Fueled by waxy undergrowth and unpredictable winds, wildfires across a large swath of inland Horry County destroyed dozens of homes and displaced thousands of residents Thursday, leaving a smoky scar across the sky, scorch marks across the land and fears of more destruction to come.
The fires could burn for days, officials said, but conditions for fighting them were expected to improve Thursday night.
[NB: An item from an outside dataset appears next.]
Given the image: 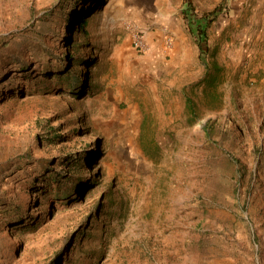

Those same conditions – low wind and high humidity – will make for a Friday filled with dense smoke and fog, officials warned.
By afternoon wind, which is expected to reach 15 mph and gust to 25 mph, also could be a concern, according to the National Weather Service.
The fire is 50 percent contained, according the Holly Welch, spokeswoman for the Forestry Division.
Heavy smoke just after midnight made driving difficult in areas around S.C. 90 near S.C. 31, where visibility in spots was about 50 yards.
Firefighters from S.C. Forestry Division and about 10 from Horry County Fire Rescue, concentrated their effort in an area roughly east of S.C. 22 and North of S.C. 31, Welch said.
Several small fires were reported and quickly addressed, she said, but there were no changes in the direction or size of the fire, she said.
Firefighters expect today to get help with water drops from helicopters and airplanes, Welch said.
The blaze began early Wednesday afternoon near S.C. 90 and International Drive but unleashed the brunt of its fury overnight, when it savaged about 70 homes in North Myrtle Beach's Barefoot Landing area near S.C. 31 and S.C. 22. On Thursday, steady winds fanned the flames back along Watertower Road and toward S.C. 90 to the northeast as firefighters moved throughout the day, trying to contain the blaze as best they could.
No injuries were reported Thursday, but preliminary counts showed 2,500 people evacuated, and hundreds spent the night at shelters around the area.